Environment and health (EH) and sustainable development are inextricably linked and require a long-term commitment to local implementation. Every local EH project implemented should be regarded as a sustainable development project. If a change introduced by a project cannot be sustained, then it will fail to make a lasting improvement to a community. The promotion of better health, through the avoidance of illness and a higher quality of life, is integral to the objective of sustainable development. Poverty, inequality and pollution affect human health. Consequently, poor health is a powerful indicator of activities that do not meet the objective of sustainability.
UNICEF pioneered a debt-for-child-development swap programme in 1989. This programme ensures funding which supplements UNICEF ongoing contributions as UNICEF general resources are not used for debt conversions. As of June of 1993, UNICEF had completed 12 operations in five countries: Bolivia, Jamaica, Madagascar, the Philippines and the Sudan, and in December 1993, a further transaction was completed in Senegal. External debt stock for these countries has been reduced by over US$100 million, while the swap programmes have generated about $28 million. Local funds resulting from these conversions supplement primary education, women in development, disadvantaged children, primary health care and water supply and sanitation programmes.
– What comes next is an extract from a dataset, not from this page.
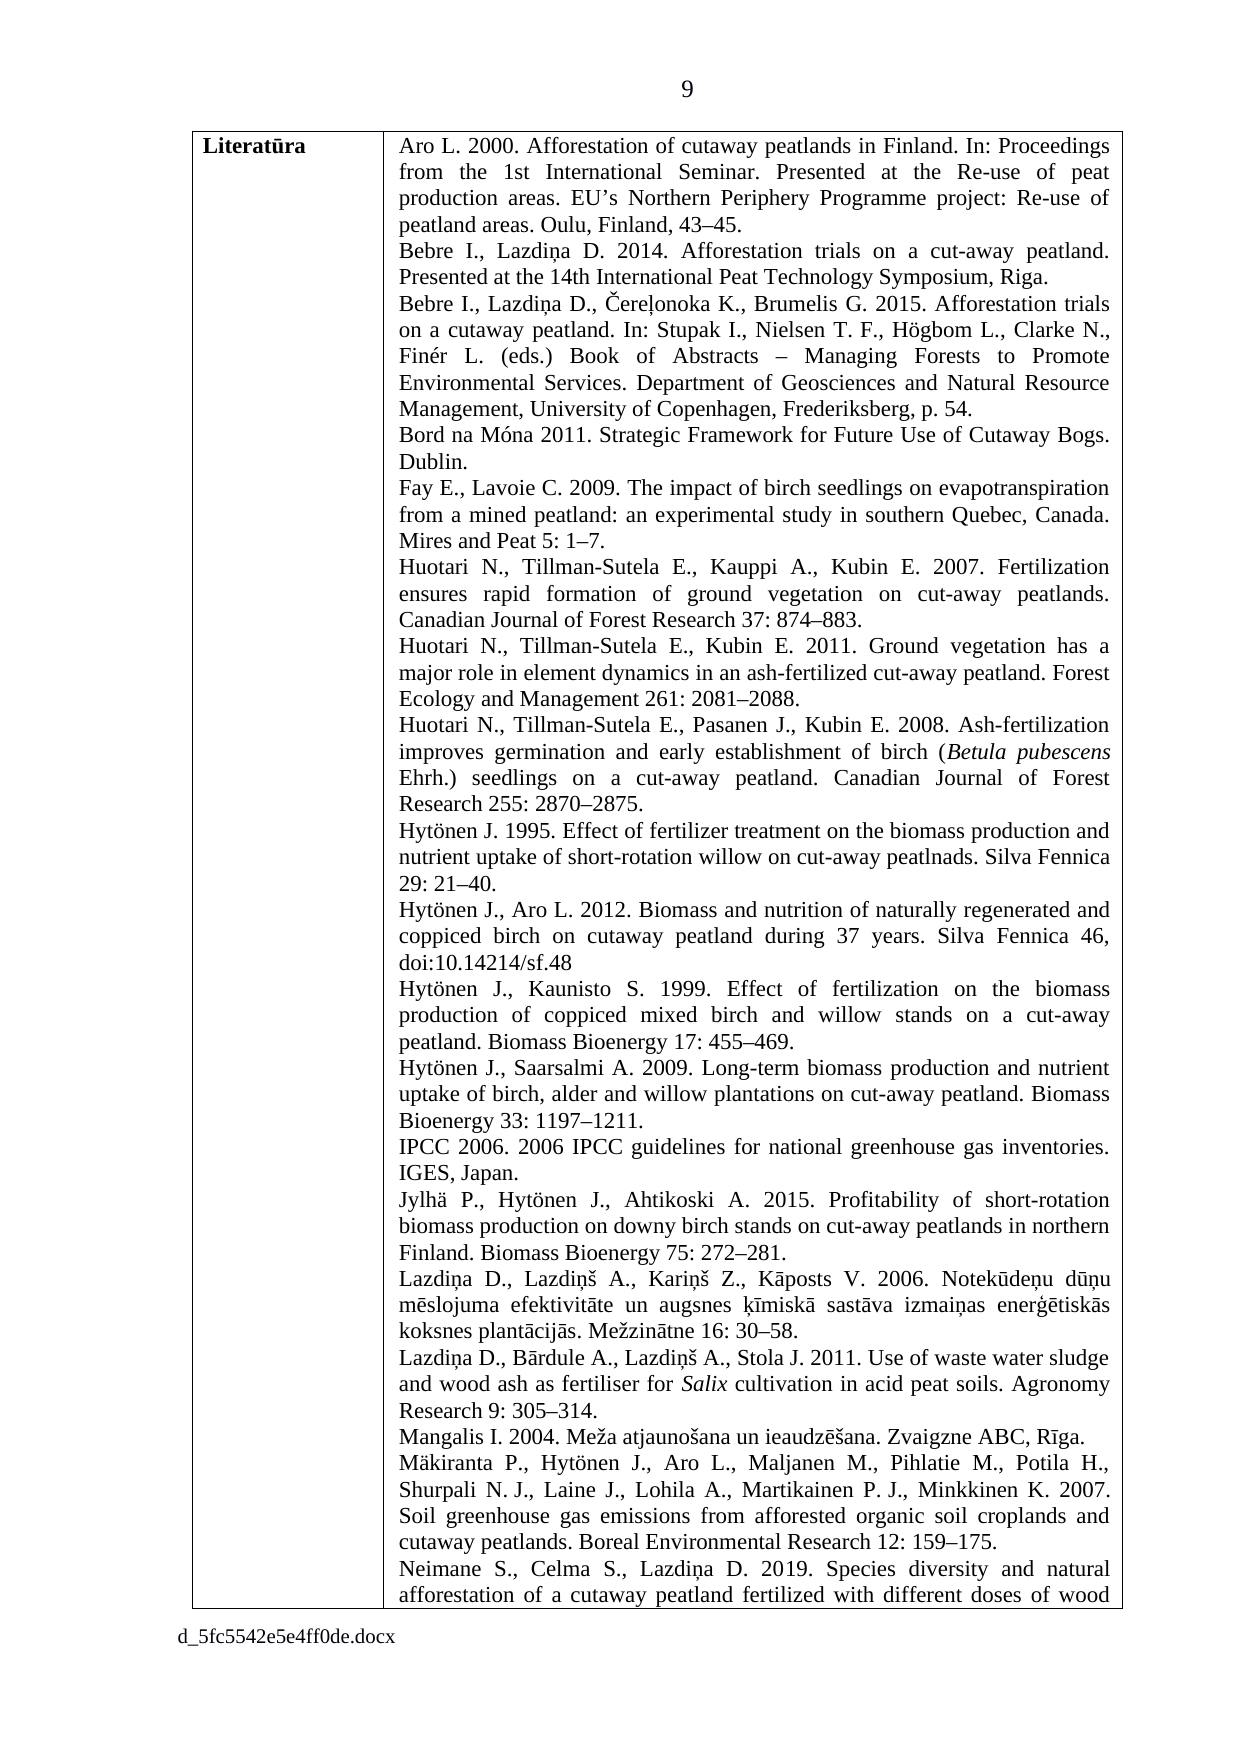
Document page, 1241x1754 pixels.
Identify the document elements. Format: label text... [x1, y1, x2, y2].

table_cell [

Debt for health swaps have also become an attractive mechanism through which financial resources can be generated for sustainable development programmes. Programmes have been initiated for the prevention and treatment of river blindness. In 1993, the River Blindness Foundation bought S1 million of Nigerian commercial debt at a 40% discount. The Nigerian Central Bank will redeem this debt at about 50% of its face value generating local currency funds for the mass distribution of Ivermectin, a drug used to combat onchocerciasis.
With the alarming rise of the HIV/AIDS infections, the Debt for Development Coalition operating from Washington has initiated a programme, Swaps against AIDS, for AIDS control and prevention. The macroeconomic impact of AIDS treatment costs depends on how they are financed. To the extent that these costs are financed by reducing other government or private consumption, they will have no impact on the future growth of GDP. However, if the cost of treating AIDS patients is financed from saving, and this reduction in savings is not offset by increased foreign saving, investment will have to be reduced and future growth will suffer.
Finally, a debt-for-education swap programme was brought to the forefront by Harvard University when in 1990 it bought $5 million of Ecuadorian debt at a discount of 84%. Fifteen percent of the proceeds were invested in an Ecuadorian money market fund to finance travelling expenses and stipends for 50 Harvard students and faculty for 10 years to perform research. Another portion was invested in a USA money market fund to finance 20 Ecuadorian students at Harvard for 10 years. Harvard then implemented a similar swap in Mexico in 1991.